Using the records below, write out again exactly the lines that begin at the line containing "Exchange Server SE" and end at the line containing "The RecipientFilter parameter specifies", and no other lines.

BEGIN

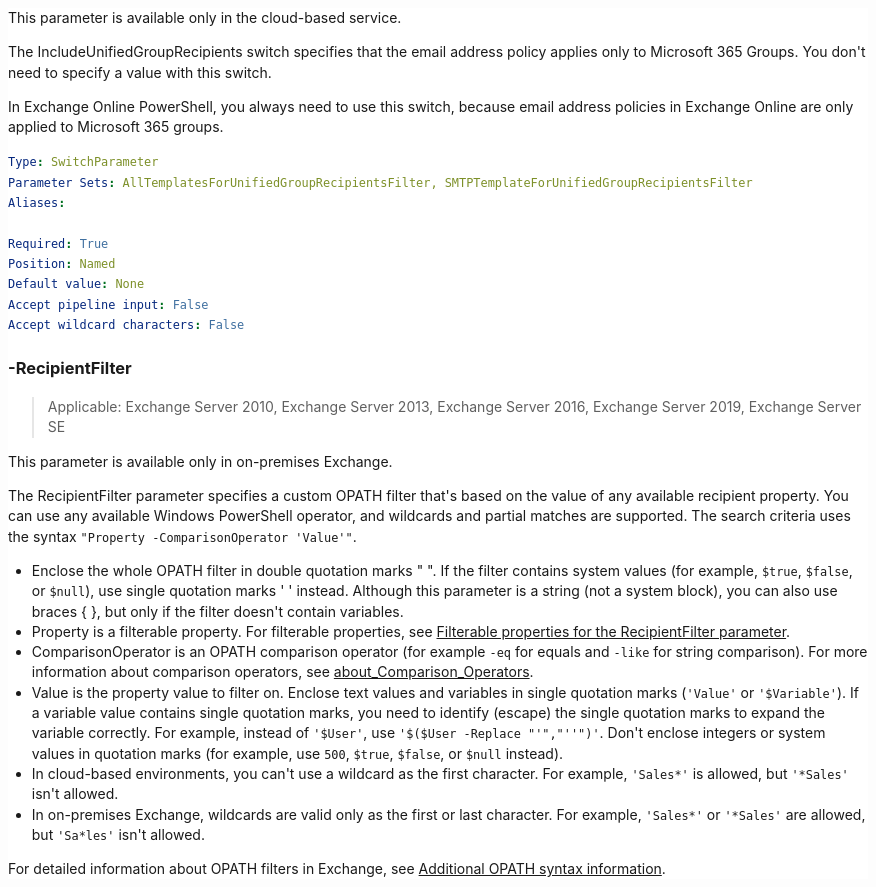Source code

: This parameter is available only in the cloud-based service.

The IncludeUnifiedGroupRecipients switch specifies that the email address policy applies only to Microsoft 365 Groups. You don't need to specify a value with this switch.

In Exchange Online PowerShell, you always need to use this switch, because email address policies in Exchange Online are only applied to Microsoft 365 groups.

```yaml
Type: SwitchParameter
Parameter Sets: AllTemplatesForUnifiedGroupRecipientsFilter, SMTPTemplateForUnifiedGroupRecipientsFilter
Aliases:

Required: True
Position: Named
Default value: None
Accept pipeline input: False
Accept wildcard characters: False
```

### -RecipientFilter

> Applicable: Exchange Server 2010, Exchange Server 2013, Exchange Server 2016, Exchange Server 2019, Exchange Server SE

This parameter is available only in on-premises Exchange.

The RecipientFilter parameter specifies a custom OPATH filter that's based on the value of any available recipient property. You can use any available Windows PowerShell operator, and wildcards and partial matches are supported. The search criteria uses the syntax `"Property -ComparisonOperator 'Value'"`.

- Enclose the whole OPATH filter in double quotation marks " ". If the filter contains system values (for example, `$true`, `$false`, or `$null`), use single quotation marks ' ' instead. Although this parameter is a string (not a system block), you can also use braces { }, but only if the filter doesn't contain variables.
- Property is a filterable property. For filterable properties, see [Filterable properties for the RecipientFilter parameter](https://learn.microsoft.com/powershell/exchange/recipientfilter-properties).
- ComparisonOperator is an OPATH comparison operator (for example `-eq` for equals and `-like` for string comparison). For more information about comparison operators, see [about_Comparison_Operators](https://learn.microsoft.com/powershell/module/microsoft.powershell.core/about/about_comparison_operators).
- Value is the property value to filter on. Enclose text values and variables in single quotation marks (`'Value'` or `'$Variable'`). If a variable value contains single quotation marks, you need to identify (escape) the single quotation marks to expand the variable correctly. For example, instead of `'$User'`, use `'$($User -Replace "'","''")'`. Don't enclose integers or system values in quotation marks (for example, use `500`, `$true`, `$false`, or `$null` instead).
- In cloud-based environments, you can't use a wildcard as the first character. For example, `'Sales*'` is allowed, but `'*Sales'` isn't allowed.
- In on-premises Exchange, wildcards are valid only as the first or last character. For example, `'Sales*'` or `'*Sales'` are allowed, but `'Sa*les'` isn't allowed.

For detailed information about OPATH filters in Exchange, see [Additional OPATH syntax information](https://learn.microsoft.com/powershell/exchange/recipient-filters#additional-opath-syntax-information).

END
BEGIN

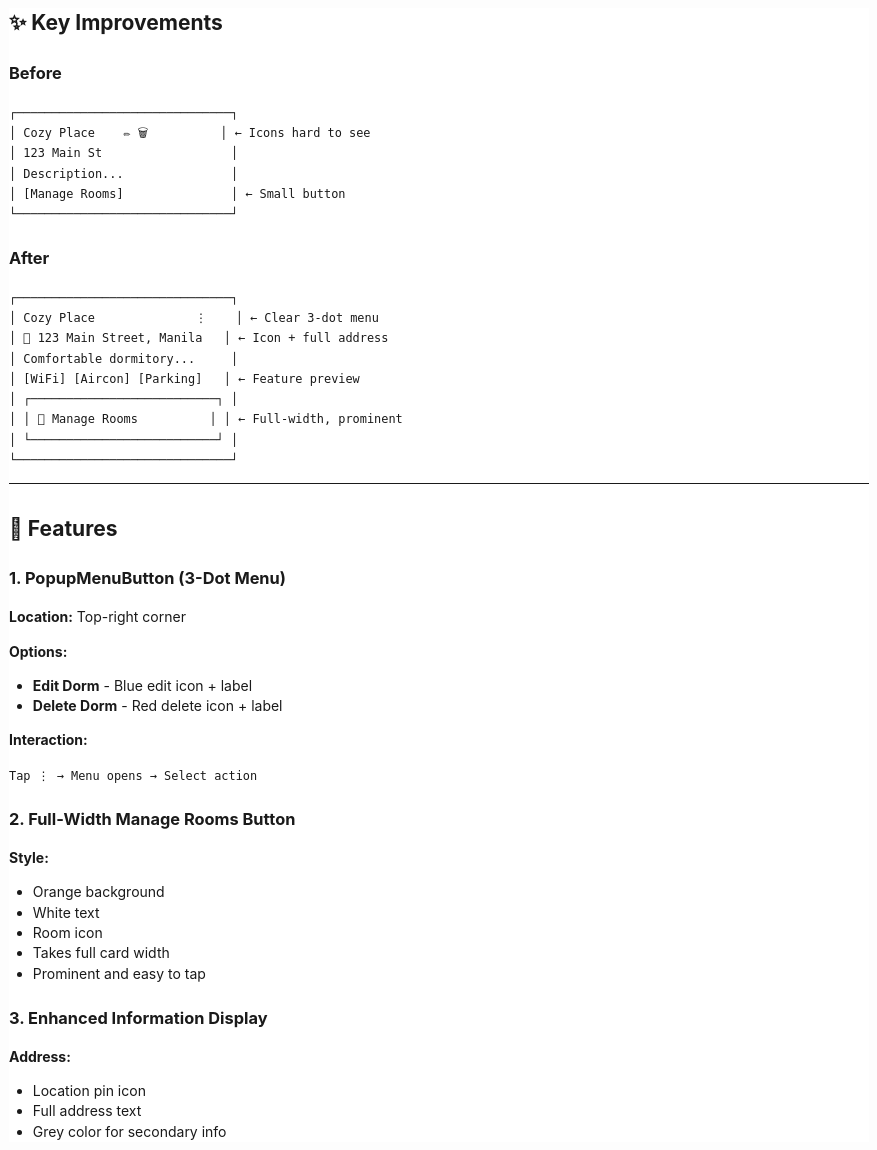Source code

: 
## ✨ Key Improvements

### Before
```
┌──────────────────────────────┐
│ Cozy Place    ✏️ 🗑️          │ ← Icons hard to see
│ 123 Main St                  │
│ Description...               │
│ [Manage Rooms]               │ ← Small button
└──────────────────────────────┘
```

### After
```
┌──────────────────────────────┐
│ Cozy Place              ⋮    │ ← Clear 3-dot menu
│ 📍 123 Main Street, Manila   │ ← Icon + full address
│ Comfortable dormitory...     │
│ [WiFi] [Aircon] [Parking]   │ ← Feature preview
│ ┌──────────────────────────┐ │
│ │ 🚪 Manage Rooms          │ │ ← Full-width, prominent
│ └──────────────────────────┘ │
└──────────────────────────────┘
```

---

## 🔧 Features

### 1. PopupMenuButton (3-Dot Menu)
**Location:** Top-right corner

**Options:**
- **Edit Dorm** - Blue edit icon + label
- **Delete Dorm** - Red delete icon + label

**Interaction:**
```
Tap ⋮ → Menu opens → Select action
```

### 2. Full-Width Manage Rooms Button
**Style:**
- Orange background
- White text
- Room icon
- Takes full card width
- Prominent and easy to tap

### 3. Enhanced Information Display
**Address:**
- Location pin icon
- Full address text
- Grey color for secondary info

END

Problem solution:
> Applicable: Exchange Server 2010, Exchange Server 2013, Exchange Server 2016, Exchange Server 2019, Exchange Server SE

This parameter is available only in on-premises Exchange.

The RecipientFilter parameter specifies a custom OPATH filter that's based on the value of any available recipient property. You can use any available Windows PowerShell operator, and wildcards and partial matches are supported. The search criteria uses the syntax `"Property -ComparisonOperator 'Value'"`.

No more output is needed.